Below, write out the passage of the editorial on inequality from "Editorial: Pennsylvania: The" up to and including "more violent clashes.", with no changes.

Text under study:

::::::::::

Editorial: Pennsylvania: The state of inequality
By Richard Gaw
It was very likely that many gathered in the mass of midtown humanity were too swept up in the moment to recognize the great irony of the event: the parade's short distance from its very beginnings. On June 28, 1969, New York City police raided the Stonewall Inn, a gay club located in Greenwich Village, brutalizing the bar's patrons and employees with intimidation and bully clubs.
Quickly, the bloodied masses began to fight back with bricks, stones and punches, and the riot spilled onto neighboring streets and led to a week-long protest and more violent clashes.
It was the cataclysmic Big Bang moment of the gay rights movement, during a period when an individual's sexual orientation was on trial; when it was illegal for a member of the LGBT community to hold hands, kiss or dance with someone of the same sex; when it was common for a gay person to be spit on, accosted, misunderstood and marginalized, simply because of one's choice in whom he or she chose to love.

::::::::::

Available data:

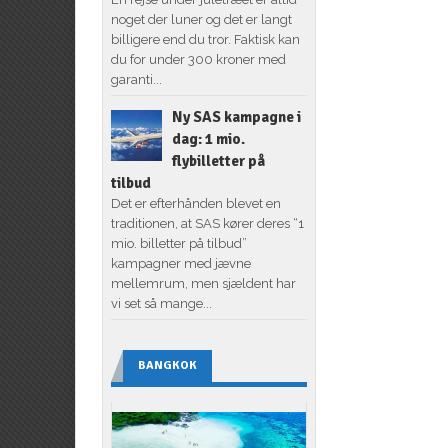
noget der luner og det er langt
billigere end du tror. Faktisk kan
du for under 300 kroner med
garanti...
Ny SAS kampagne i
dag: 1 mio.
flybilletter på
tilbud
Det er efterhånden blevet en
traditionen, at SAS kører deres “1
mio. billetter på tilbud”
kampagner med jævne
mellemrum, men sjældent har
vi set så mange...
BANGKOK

::::::::::

Exercise result:
Editorial: Pennsylvania: The state of inequality
By Richard Gaw
It was very likely that many gathered in the mass of midtown humanity were too swept up in the moment to recognize the great irony of the event: the parade's short distance from its very beginnings. On June 28, 1969, New York City police raided the Stonewall Inn, a gay club located in Greenwich Village, brutalizing the bar's patrons and employees with intimidation and bully clubs.
Quickly, the bloodied masses began to fight back with bricks, stones and punches, and the riot spilled onto neighboring streets and led to a week-long protest and more violent clashes.